# Next step in Mantis Tiller adjustment; won't go



## MariaAZ (Jun 5, 2007)

Thanks to the help of this forum, I got my mother's Mantis tiller to run by adjusting the low speed (white screw). I've been trying to adjust the high speed (red screw), but whenever the tines are dropped on the soil it dies.

I haven't even tried playing with the idle screw yet; just the high and low adjustment screws. What's the next step?


----------



## Rocky Fields (Jan 24, 2007)

Hey.

Make sure the air filter under the wingnut cover is clean. 

If the gas is old, turn it upside down with gascap off and drain it into appropriate container. Remember to make a 50:1 gas/oil mix for the fresh stuff. They don't run well if you have too much oil in the mix.

Download a pdf manual for your mantis off the web.

RF


----------



## Rocky Fields (Jan 24, 2007)

PS: Make sure the gearbox is lubed up. The little cover held on by 4? screws is where the appropriate gearlube goes.

RF


----------



## MariaAZ (Jun 5, 2007)

Done and done... the air filter is what caused the problem in the first place. This is a new tiller despite being 2 years old (it wasn't run much). I used it to till a few gardens last month, and swapped out the old air filter (which was a cottony one) with the paper one that came in the supply kit that came from the factory with the tiller. Apparently this threw off the fuel mix. I went through the manual and checked everything (which was all ok) but the manual section on adjusting the carb is inadequate to say the least.

Data block:
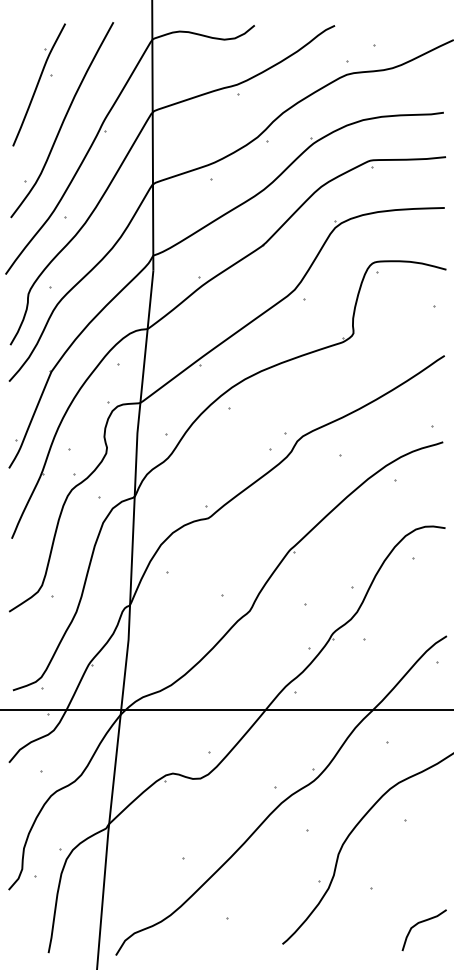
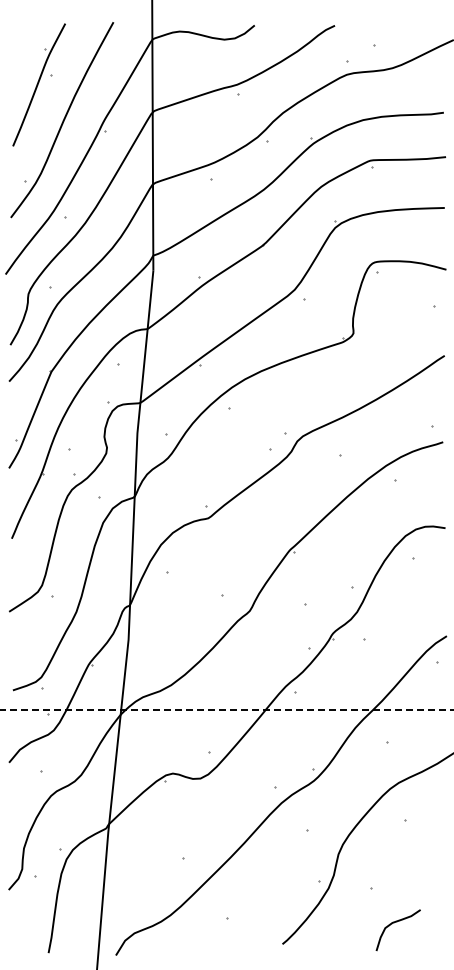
line at (227, 710): solid -> dashed
curve at (420, 923) position: (420, 923) -> (394, 923)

Work to do:
(a) From the tiller thread, list every action Rocky Fields recommends to MariaAZ.
(b) According to the tiller thread, what did MariaAZ replace the old cottony air filter with?
The lines after the tiller thread are separate material, unrelated to it.

Solutions:
(a)
- Make sure the air filter under the wingnut cover is clean.
- If the gas is old, turn the tiller upside down with the gas cap off and drain the gas into an appropriate container.
- Make a 50:1 gas/oil mix for the fresh gas.
- Download a PDF manual for the Mantis from the web.
- Make sure the gearbox is lubed, putting the appropriate gear lube in under the little cover held on by screws.

(b) The paper air filter from the supply kit that came from the factory with the tiller.